Alberta has the most advanced regulatory framework in the world for CCS, Belenkie says, with the province’s Alberta Carbon Capture Incentive Program (ACCIP) offering a grant of 12% of new eligible capital costs. Additionally, CCS projects in Alberta will qualify for the federal CCS investment tax credit, which provides a refundable tax credit of 50% of qualified expenditures for CO2 capture and 37.5% of qualified expenditures for CO2 storage.

The business case for carbon capture in Alberta also moved methanol producer Methanex and Entropy to invest in a preliminary front-end engineering and design (pre-FEED) study for carbon capture, utilisation and storage (CCUS) at Methanex’s Medicine Hat facility in southern Alberta.

The C$100mn facility, if it moves ahead, would capture about 130,000 tonnes/year of CO2 from the manufacture of methanol from natural gas, with a portion of the captured CO2 used as feedstock to produce 50,000 tonnes/year of additional methanol. The remaining CO2 would be sequestered.

The Methanex methanol production facility in Medicine Hat, Alberta. [Image: Methane]

“The business case here is to lock down the understanding of the revenue streams, including whatever ITCs are available, make the investment, build the investment and run it for a minimum of a decade or two,” Belenki says. “Some of the regulations dealing with carbon utilisation are not as well-advanced as for carbon capture and storage, and in particular the federal regulations are not as advanced – we don’t have total certainty on what the ITC offers for carbon utilisation.”

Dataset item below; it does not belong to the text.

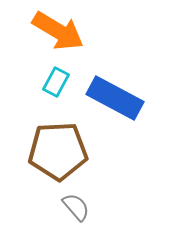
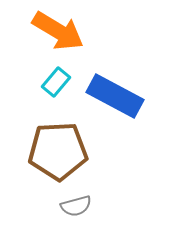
cyan rectangle: rotated 12 degrees clockwise
blue rectangle: moved 2 px up
gray semicircle: moved 1 px up; rotated 116 degrees clockwise
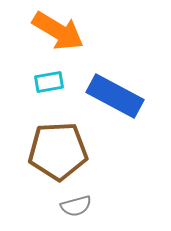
cyan rectangle: moved 7 px left; rotated 40 degrees clockwise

Elsewhere, Entropy is working on pre-FEED contracts for capture projects at a large industrial emitter in Ontario, a gas-fired boiler project in Alberta and a gas-fired steam generator in Saskatchewan. Together with Glacier Phase 2 and a project under development in the Athabasca oil sands of Alberta, the five projects would capture and utilise or store more than 4mn tonnes/year of CO2.

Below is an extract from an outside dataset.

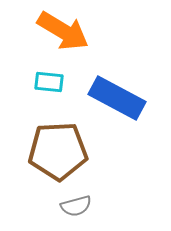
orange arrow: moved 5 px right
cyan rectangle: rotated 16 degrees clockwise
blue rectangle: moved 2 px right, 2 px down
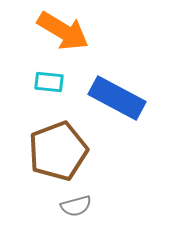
brown pentagon: rotated 18 degrees counterclockwise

And it is pursuing pore-space agreements with the government of Alberta that would underpin a pair of hub projects it is pursuing with partners: a 3.3mn tonnes/year hub near Grande Prairie, in northwestern Alberta, and a 5mn tonnes/year facility northwest of Calgary.

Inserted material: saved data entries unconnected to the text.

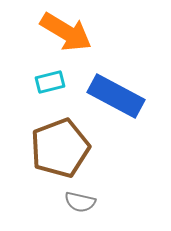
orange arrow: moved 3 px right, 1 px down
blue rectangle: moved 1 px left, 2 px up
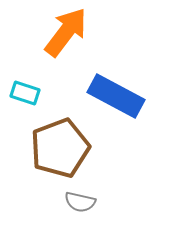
orange arrow: rotated 84 degrees counterclockwise
cyan rectangle: moved 25 px left, 11 px down; rotated 32 degrees clockwise
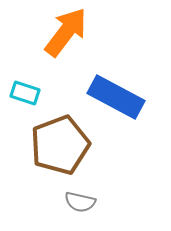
blue rectangle: moved 1 px down
brown pentagon: moved 3 px up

Entropy is also active in the US, where pre-FEED has been completed on a gas-fired steam generation facility in California and a gas-fired power generation project in Texas. Engineering is also underway for a third American project, to capture post-combustion CO2 from gas-fired boilers at an ethanol facility in the US Midwest.

Together, the three projects are intended to capture and sequester more than 1.4mn tonnes/year of CO2.


(Editor’s Note: Entropy CEO Mike Belenkie stepped down as president and CEO of Entropy effective September 23, 2024. He will remain as chair of Entropy and CEO of Advantage Energy, Entropy's parent company. Sanjay Bishnoi took over as Entropy’s CEO on September 23.)